● **PROBLEM**
Every line from the one with "ont au moins" to the one with "dans la manière dont l’aventure", including those two, is to be copied exactly; all other lines of the entries below are left out.
[[ SUPPLIED MATERIAL, beginning ]]
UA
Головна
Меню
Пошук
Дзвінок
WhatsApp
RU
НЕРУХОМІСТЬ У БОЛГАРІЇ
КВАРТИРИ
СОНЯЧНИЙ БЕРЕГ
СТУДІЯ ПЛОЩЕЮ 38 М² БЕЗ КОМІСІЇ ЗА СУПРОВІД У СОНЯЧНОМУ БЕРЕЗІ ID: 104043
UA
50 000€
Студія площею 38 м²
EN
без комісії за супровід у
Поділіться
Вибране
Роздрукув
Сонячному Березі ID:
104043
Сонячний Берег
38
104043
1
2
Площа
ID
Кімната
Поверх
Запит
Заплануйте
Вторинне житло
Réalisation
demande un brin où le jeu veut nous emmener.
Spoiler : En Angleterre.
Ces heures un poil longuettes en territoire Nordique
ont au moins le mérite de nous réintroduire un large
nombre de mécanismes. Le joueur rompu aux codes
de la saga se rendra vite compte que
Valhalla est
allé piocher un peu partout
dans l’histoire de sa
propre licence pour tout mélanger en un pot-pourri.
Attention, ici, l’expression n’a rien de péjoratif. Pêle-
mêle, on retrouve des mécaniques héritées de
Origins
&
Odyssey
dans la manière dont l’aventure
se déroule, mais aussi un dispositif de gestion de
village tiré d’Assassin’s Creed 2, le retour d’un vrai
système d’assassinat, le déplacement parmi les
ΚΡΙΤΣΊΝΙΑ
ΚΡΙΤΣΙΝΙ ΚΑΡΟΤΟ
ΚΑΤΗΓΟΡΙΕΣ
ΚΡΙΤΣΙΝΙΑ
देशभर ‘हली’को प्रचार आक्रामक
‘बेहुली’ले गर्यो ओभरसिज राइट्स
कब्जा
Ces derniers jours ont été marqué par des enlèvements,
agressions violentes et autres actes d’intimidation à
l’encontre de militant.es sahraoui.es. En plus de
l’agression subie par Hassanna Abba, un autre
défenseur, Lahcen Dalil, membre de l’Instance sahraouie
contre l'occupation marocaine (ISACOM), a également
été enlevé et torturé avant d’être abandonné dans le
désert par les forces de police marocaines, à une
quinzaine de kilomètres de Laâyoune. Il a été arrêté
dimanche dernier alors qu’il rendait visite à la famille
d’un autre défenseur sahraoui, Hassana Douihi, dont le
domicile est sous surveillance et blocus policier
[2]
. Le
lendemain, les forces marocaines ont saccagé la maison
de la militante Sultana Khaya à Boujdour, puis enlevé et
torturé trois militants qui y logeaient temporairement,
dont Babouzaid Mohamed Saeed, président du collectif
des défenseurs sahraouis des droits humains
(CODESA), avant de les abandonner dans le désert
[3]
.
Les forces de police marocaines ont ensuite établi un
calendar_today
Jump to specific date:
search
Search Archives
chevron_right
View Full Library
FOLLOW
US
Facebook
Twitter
[[ SUPPLIED MATERIAL, end ]]
● **RESULT OF THE EXERCISE**
ont au moins le mérite de nous réintroduire un large
nombre de mécanismes. Le joueur rompu aux codes
de la saga se rendra vite compte que
Valhalla est
allé piocher un peu partout
dans l’histoire de sa
propre licence pour tout mélanger en un pot-pourri.
Attention, ici, l’expression n’a rien de péjoratif. Pêle-
mêle, on retrouve des mécaniques héritées de
Origins
&
Odyssey
dans la manière dont l’aventure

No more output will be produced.